I suppose I agree that the FVN scene didn't change 'that much', in the sense that many of the trends we observed and were able to pin down back then have remained present. Though a few games were able to reach their conclusion successfully, the reality is that "FVNs" are an accessible game development niche where almost anyone can release a first build promising incredible things, but extraordinarily few can develop into a long project and write it to its conclusion.
But things, in many regards, did change, and I've been meaning to do another survey sometime this year to assess it.
For starters, I think the many game jams over the years have caused a substantive shift in the scene by enabling and normalizing shorter projects, and with that came a greater experimentalism. The FVN scene that I observe today is less stilted, less restrained by rigid expectations and suppositions of what makes a good FVN.
If I had to summarise what was the reality of the scene back in 2020, it was that almost everyone to a greater or lesser extent had to grapple with the expectations set by Morenatsu and amplified by the first wave of FVNs in the 2010s. Developers had to at confront the notion of multiple routes and what their cast of dateable characters should look like.
Since then, however, the FVN scene has simultaneously settled on new landmark projects that influenced others (Adastra and its linear structure and focused narrative are the big one, no doubt) while also growing comfortable with taking influences from works well outside the niche. The FVN scene, also, both became obsessive with and eventually let go of its apparent "big bad wolf", the notion of "my wolf" (mind you, I mean this in regards to how developers, for a while, latched onto the idea that adding wolves to everything was the only way to financial feasibility and a lack of wolves spelled some degree or another of doom).

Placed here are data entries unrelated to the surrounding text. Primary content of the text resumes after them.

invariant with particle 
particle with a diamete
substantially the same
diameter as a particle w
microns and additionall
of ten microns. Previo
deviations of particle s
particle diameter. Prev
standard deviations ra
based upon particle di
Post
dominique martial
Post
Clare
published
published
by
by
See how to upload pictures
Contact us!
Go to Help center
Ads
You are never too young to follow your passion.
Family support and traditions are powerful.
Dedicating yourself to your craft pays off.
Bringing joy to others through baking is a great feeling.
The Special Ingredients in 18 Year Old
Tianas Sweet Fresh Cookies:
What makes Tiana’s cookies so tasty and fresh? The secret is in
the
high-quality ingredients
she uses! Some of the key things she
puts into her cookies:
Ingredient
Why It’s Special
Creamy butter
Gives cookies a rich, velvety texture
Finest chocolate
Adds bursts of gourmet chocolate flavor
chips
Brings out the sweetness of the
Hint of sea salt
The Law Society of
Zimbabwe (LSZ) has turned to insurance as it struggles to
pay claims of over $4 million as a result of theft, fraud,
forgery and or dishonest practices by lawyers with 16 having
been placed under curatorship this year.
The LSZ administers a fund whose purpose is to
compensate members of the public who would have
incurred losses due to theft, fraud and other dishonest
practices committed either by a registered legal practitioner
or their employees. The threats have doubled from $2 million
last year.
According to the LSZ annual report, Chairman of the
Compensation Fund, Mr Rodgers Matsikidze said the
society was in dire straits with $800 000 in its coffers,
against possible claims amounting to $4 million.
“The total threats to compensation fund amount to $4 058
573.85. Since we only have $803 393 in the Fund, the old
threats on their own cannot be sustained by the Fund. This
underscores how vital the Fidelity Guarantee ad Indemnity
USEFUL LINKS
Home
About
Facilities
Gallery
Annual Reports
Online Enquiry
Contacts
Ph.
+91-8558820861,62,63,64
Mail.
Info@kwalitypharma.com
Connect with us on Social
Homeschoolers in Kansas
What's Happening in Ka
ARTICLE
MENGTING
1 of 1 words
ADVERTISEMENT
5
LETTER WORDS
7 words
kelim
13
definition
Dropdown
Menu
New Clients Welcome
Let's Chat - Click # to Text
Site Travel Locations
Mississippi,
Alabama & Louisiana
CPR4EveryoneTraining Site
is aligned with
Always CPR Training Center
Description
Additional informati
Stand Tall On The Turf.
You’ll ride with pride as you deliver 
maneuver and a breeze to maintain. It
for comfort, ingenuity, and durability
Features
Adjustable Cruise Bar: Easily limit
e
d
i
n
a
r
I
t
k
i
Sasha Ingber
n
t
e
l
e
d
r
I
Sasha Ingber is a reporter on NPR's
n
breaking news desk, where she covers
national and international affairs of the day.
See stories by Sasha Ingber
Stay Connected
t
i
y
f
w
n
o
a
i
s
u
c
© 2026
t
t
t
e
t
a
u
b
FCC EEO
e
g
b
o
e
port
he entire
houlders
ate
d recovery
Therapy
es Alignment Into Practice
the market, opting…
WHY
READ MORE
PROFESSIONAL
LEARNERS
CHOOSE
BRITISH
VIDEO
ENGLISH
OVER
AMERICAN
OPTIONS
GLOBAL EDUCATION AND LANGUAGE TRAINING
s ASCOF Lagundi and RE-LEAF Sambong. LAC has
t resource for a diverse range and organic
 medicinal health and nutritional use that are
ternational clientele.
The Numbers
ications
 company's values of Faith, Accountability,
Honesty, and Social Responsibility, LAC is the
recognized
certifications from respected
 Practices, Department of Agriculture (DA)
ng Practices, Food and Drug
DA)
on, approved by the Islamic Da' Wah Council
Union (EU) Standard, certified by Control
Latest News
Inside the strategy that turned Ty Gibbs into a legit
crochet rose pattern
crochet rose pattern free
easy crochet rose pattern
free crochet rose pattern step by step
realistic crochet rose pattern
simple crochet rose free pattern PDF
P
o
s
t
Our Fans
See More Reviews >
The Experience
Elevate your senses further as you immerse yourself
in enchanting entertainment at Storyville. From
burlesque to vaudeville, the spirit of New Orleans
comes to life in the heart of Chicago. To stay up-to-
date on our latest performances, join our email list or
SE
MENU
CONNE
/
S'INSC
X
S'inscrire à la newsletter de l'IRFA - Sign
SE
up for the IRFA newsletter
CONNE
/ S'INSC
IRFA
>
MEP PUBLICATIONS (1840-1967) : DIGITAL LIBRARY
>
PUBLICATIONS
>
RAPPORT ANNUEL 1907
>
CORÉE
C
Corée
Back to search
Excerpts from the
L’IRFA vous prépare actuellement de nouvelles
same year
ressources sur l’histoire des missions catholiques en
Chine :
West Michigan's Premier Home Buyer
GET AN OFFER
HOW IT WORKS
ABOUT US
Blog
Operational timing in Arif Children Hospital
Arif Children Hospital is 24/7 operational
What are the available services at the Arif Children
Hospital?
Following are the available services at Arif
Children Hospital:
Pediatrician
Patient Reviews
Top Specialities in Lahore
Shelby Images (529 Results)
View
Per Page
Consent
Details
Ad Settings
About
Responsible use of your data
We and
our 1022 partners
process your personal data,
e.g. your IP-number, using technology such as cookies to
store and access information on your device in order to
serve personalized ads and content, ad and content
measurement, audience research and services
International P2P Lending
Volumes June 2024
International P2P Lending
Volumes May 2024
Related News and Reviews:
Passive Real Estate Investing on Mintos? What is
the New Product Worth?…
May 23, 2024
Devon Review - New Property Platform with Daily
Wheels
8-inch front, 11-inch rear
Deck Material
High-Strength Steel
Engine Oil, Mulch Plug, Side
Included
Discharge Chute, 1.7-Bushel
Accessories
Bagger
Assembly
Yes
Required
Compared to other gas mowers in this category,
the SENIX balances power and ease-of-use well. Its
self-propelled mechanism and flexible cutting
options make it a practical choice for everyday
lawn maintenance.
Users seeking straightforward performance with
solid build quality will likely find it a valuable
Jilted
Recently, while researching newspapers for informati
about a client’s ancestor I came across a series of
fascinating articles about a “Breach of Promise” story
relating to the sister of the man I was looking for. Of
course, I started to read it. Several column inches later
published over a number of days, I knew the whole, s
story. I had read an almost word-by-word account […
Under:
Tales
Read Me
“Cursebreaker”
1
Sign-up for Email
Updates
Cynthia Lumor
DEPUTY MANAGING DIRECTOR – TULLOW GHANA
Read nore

Other things changed, as well. This is merely guesswork but I think that, while the game jams enriched the community and made readers more receptive to experimental projects, they also did make discoverability into a bigger problem because now Itch's Gay/Furry/Visual Novel tags are more crowded. I also think the matter of representation has evolved significantly too, because nowadays we have more developers who are not gay cis men, and more readers who are not gay cis men. I know for a fact that the Minotaur Hotel readership is much more diverse than what I originally imagined when we started things back in 2019!
I could keep going, but I only have so much time tonight. Suffice it to say, some things just keep changing, and some just stay the same. Such is life.